Text excerpt —
☆ ☆ ☆
Day 13-Barbara Stanwyck

This was one of the hardest to pick just one. I’m a huge fan of Stanwyck’s and you honestly can’t go wrong with anything she’s in. Having said that, if you watch one film on her day, make it Baby Face. It’s the grande dame of pre-code movies. It was racy in 1933 and it’s racy today. Stanwyck is brilliant in the story of a woman literally sleeping her way to the top. Don’t miss it!

Day 14-Vanessa Redgrave

My pick for Redgrave’s day is Blow-Up. Michelangelo Antonioni’s mystery movie about a London photographer who thinks he may have photographed a murder, is one heck of a trip. It’s very 60s with its costumes and music. But it’s a great thriller to be sure. It’s psychedelic as well as mesmerizing.
☆ ☆ ☆
Given data —
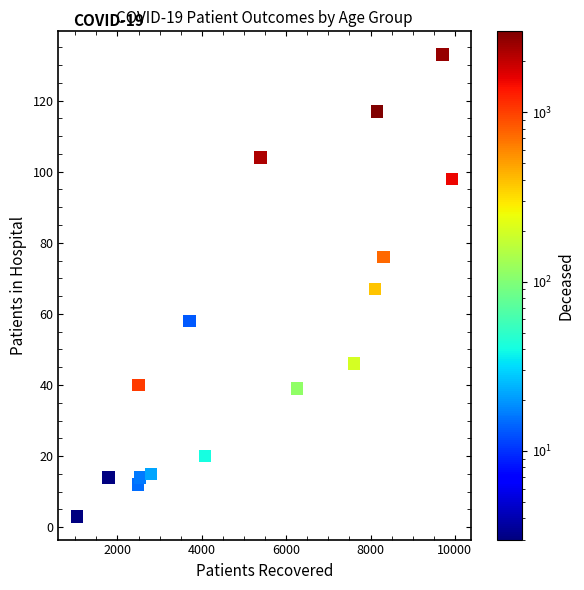

What is the range of X values (max minus min)?

8888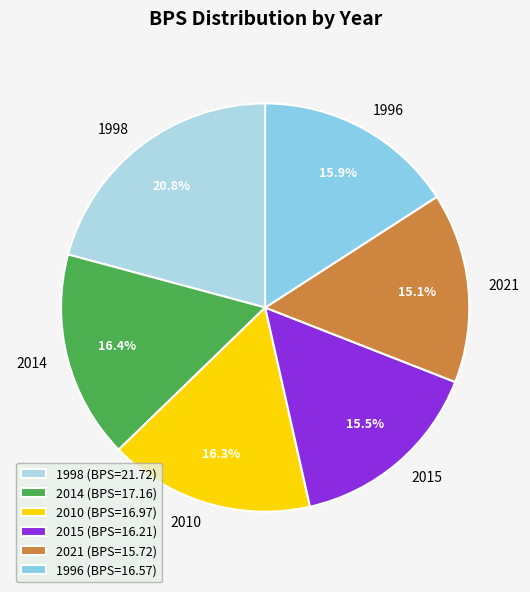

Between 1998 and 2021, which is larger?

1998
☆ ☆ ☆
Tasks to complete —
1. In the film recommendations, edit the part that opens with the words containing "Day 13-Barbara Stanwyck" and closes with "Don’t miss it!", replacing "racy" with "daring".
2. Summarize the film recommendations in two sentences.

Answers for each item —
1.
Day 13-Barbara Stanwyck

This was one of the hardest to pick just one. I’m a huge fan of Stanwyck’s and you honestly can’t go wrong with anything she’s in. Having said that, if you watch one film on her day, make it Baby Face. It’s the grande dame of pre-code movies. It was daring in 1933 and it’s daring today. Stanwyck is brilliant in the story of a woman literally sleeping her way to the top. Don’t miss it!

2. For Barbara Stanwyck's day, the recommended film is Baby Face, a pre-code movie that was racy in 1933 and remains so today, with Stanwyck as a woman sleeping her way to the top. For Vanessa Redgrave's day, the pick is Blow-Up, Michelangelo Antonioni's very 60s mystery about a London photographer who thinks he may have photographed a murder, called a great, psychedelic and mesmerizing thriller.